Dicts are great registries
One of my favorite underused patterns for dicts is the fact they can hold reference to callables, or collection of callables, making them great registries.
Whether you want a reusable switch:
>>> codes_handlers = {200: lambda: print('yeah'), 404: lambda: print('where did it go?'), 500: lambda: print('Sorry :(')}
>>> codes_handlers[200]()
yeah
Or some kind of event system:
>>> listeners = {
... "on_save": [],
... "on_load": [],
... "on_send": []
... }
...
>>> listeners.setdefault("on_send", []).append(lambda: print('New article !'))
>>> listeners.setdefault("on_send", []).append(lambda: print('Publish on Hacker news'))
>>> for handler in listeners.get('on_send', []): # 2 hours later, you do this
... handler()
...
New article !
Publish on Hacker news
You can usually quickly hack something decent without immediately looking for the big guns.

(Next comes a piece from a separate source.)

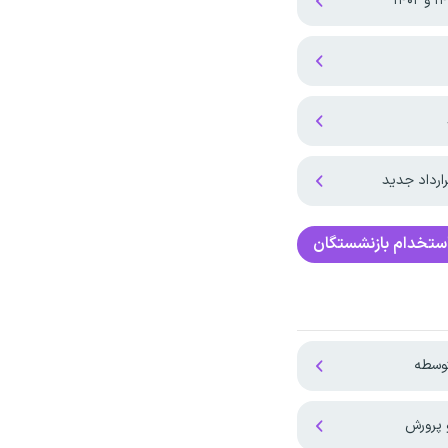
ارداد جدید
ستخدام بازنشستگان
توسطه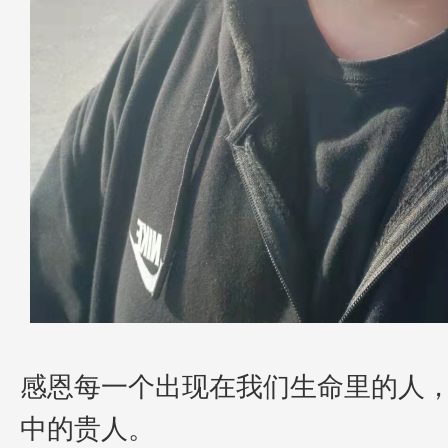
感恩每一个出现在我们生命里的人
中的贵人。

Bonus stage: making a dict immutable
list
has tuple
, set
has frozenset
, but there is no equivalent for dictionaries.
Yet, we can create one with types.MappingProxyType
:
>>> alloy = {'Vibranium': '9g', 'Star Metal Ore': '14g', 'Sonium': '6g', 'Adamantium': '10g', 'Mythril': '7g'}
>>> from types import MappingProxyType
...
... forged_alloy = MappingProxyType(alloy)
>>> forged_alloy['Sonium']
'6g'
>>> forged_alloy['Sonium'] = "1g"
Traceback (most recent call last):
Cell In[39], line 1
forged_alloy['Sonium'] = "1g"
TypeError: 'mappingproxy' object does not support item assignment
That's not going to remotely make Python FP more practical, but it's a start.